Michael Berry
Professor
Michael Berry is professor of Contemporary Chinese Cultural Studies at UCLA. His areas of research include modern and contemporary Chinese literature, Chinese cinema, popular culture in modern China and translation studies.
He is the author of A History of Pain: Trauma in Modern Chinese Literature and Film (Columbia University Press, 2008; Rye Field, 2017), which explores literary and cinematic representations of atrocity in 20th century China; Speaking in Images: Interviews with Contemporary Chinese Filmmakers (Columbia University Press, 2005; Rye Field, 2006; Guangxi Normal, 2007), a collection of dialogues with contemporary Chinese filmmakers including Hou Hsiao-hsien, Zhang Yimou, Stanley Kwan and Jia Zhangke; the monograph Jia Zhang-ke’s Hometown Trilogy: Xiao Wu, Platform, Unknown Pleasures (British Film Institute, February 2009; Guangxi Normal, 2010), which offers an extended analysis of the films Xiao Wu, Platform and Unknown Pleasures; and Boiling the Sea: Hou Hsiao-hsien’s Memories of Shadows and Light(INK, 2014; Guangxi Normal, 2015). Forthcoming books included An Accented Cinema: Jia Zhangke on Jia Zhangke (Guangxi Normal, 2020) and an edited collection on the 1930 Musha Incident in Taiwan. He is currently working on a monograph that explores the United States as it has been imagined through Chinese film, literature and popular culture, 1949-present. He is also a contributor to numerous books and periodicals, including recent chapters in A Companion to Chinese Cinema (Blackwell, 2012); The Oxford Handbook of Chinese Cinemas (Oxford, 2013); Electric Shadows: A Century of Chinese Cinema (British Film Institute, 2014); Columbia Companion of Modern Chinese Literature (Columbia University Press, 2016); Harvard New Literary History of Modern China (Harvard University Press, 2016); and The Chinese Cinema Book (British Film Institute, 2018).
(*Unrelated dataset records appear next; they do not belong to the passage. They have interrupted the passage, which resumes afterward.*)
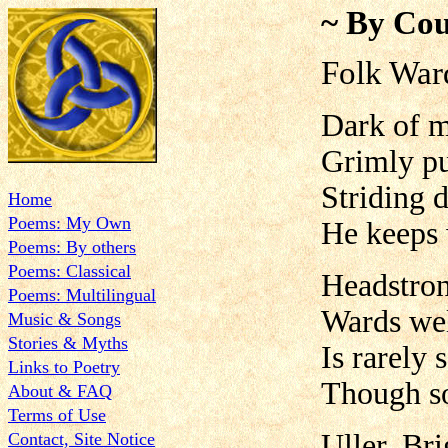
~ By Cou
Folk War
Dark of m
Grimly pu
Striding 
Home
Poems: My Own
He keeps 
Poems: By others
Poems: Classical
Headstron
Poems: Multilingual
Wards wel
Music & Songs
Stories & Myths
Is rarely 
Links to Poetry
Though so
About & FAQ
Terms of Use
Uller, Br
Contact, Site Notice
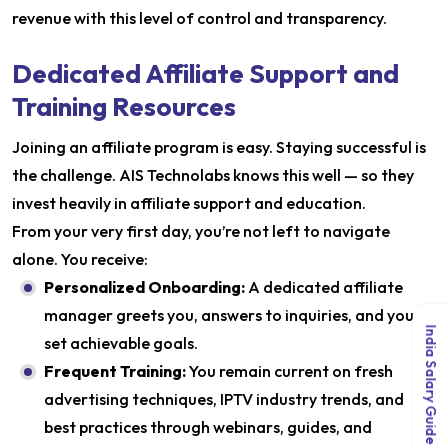
revenue with this level of control and transparency.
Dedicated Affiliate Support and
Training Resources
Joining an affiliate program is easy. Staying successful is
the challenge. AIS Technolabs knows this well — so they
invest heavily in affiliate support and education.
From your very first day, you’re not left to navigate
alone. You receive:
Personalized Onboarding:
A dedicated affiliate
manager greets you, answers to inquiries, and you
India Salary Guide 2026
set achievable goals.
Frequent Training:
You remain current on fresh
advertising techniques, IPTV industry trends, and
best practices through webinars, guides, and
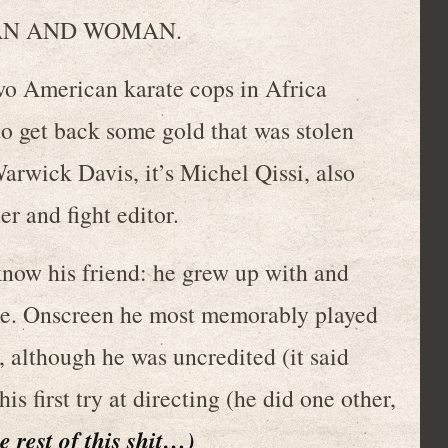
 MAN AND WOMAN.
merican karate cops in Africa
o get back some gold that was stolen
arwick Davis, it’s Michel Qissi, also
er and fight editor.
 know his friend: he grew up with and
e. Onscreen he most memorably played
although he was uncredited (it said
is first try at directing (he did one other,
e rest of this shit…)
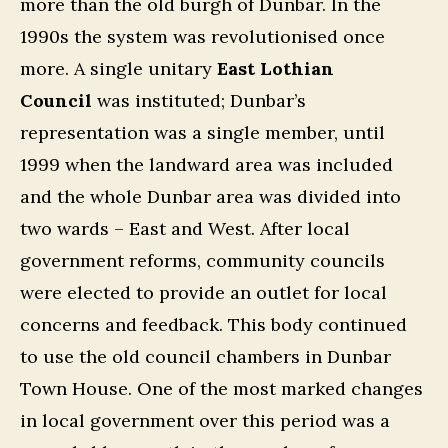
more than the old burgh of Dunbar. In the
1990s the system was revolutionised once
more. A single unitary
East Lothian
Council
was instituted; Dunbar’s
representation was a single member, until
1999 when the landward area was included
and the whole Dunbar area was divided into
two wards – East and West. After local
government reforms, community councils
were elected to provide an outlet for local
concerns and feedback. This body continued
to use the old council chambers in Dunbar
Town House. One of the most marked changes
in local government over this period was a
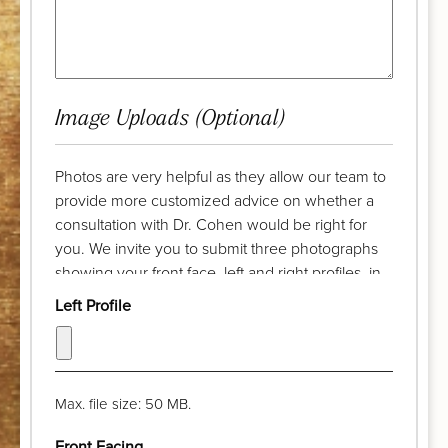
Image Uploads (Optional)
Photos are very helpful as they allow our team to
provide more customized advice on whether a
consultation with Dr. Cohen would be right for
you. We invite you to submit three photographs
showing your front face, left and right profiles, in
advance of your complimentary discussion with
Left Profile
our patient care coordinator. Try to take the
photograph from a distance of a few feet and pull
your hair back. The camera lens should be at eye
level and your chin should be parallel with the
Max. file size: 50 MB.
floor. Thank you!
Front Facing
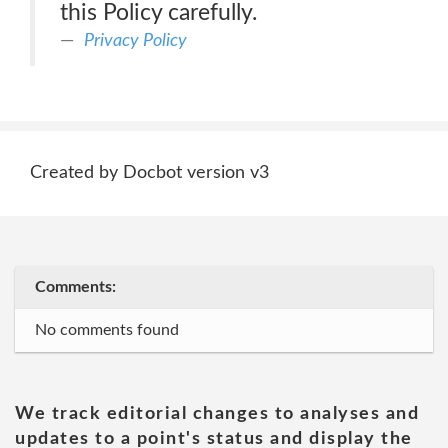
this Policy carefully.
Privacy Policy
Created by Docbot version v3
Comments:
No comments found
We track editorial changes to analyses and
updates to a point's status and display the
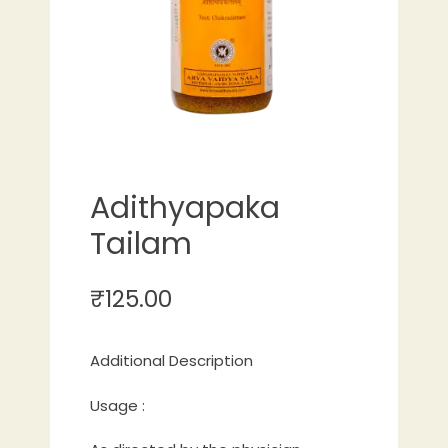
Adithyapaka
Tailam
₹
125.00
Additional Description
Usage :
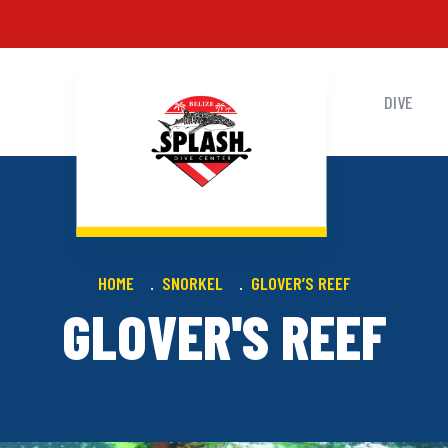
DIVE
HOME
SNORKEL
GLOVER’S REEF
GLOVER'S REEF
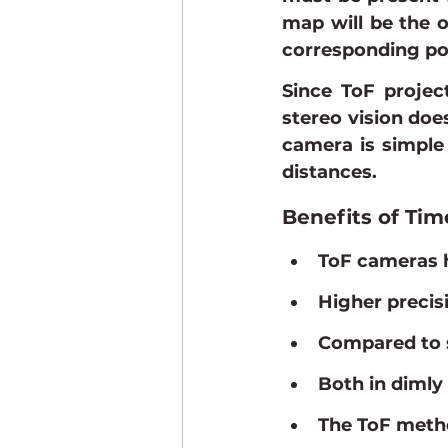
map will be the o
corresponding poi
Since ToF projec
stereo vision does
camera is simple 
distances.
Benefits of Tim
ToF cameras h
Higher precis
Compared to s
Both in dimly 
The ToF metho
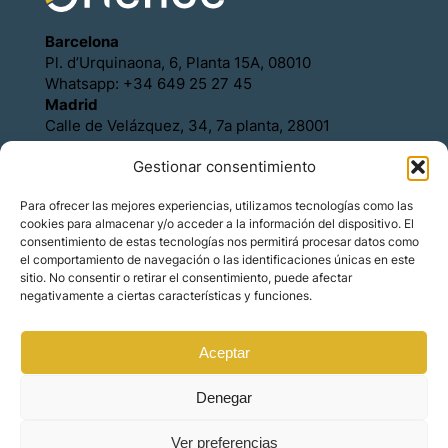
Barcelona
Pl. d’Urquinaona, 6, Planta 15A, 08010
Whatsapp: +34 649 25 27 45
Madrid
Calle de Velázquez, 34, 7a planta, 28001
Whatsapp: +34 649 25 27 45
Gestionar consentimiento
Política de Cookies
Política de Privacidad
Para ofrecer las mejores experiencias, utilizamos tecnologías como las
Aviso legal
cookies para almacenar y/o acceder a la información del dispositivo. El
Contacto
consentimiento de estas tecnologías nos permitirá procesar datos como
Asóciese con Orience
el comportamiento de navegación o las identificaciones únicas en este
sitio. No consentir o retirar el consentimiento, puede afectar
negativamente a ciertas características y funciones.
Aceptar
© Copyright – Orience International | We are the
hosts of the real estate market for foreign
investors.
Denegar
Ver preferencias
Berry is also the translator of several novels, including Remains of Life (Columbia, 2017), The Song of Everlasting Sorrow with Susan Chan Egan (Columbia, 2008), To Live (Anchor, 2004), Nanjing 1937: A Love Story (Columbia, 2002, Anchor, 2004, Faber & Faber, 2004) and Wild Kids: Two Novels about Growing Up (Columbia, 2000). His work has been recognized by an NEA Translation Grant (2008) and an Honorable Mention for the MLA Louis Roth Translation Prize (2009); he has also worked as a film consultant and served on the jury for the Dream of the Red Chamber Prize (2012-2018), the Hong Kong Fresh Wave Film Festival (2011), the Golden Horse Film Festival (2010, 2018) and numerous other festivals.
Berry was previously a professor of Contemporary Chinese Cultural Studies and Director of the East Asia Center at UC Santa Barbara. He holds a Ph.D. from Columbia University.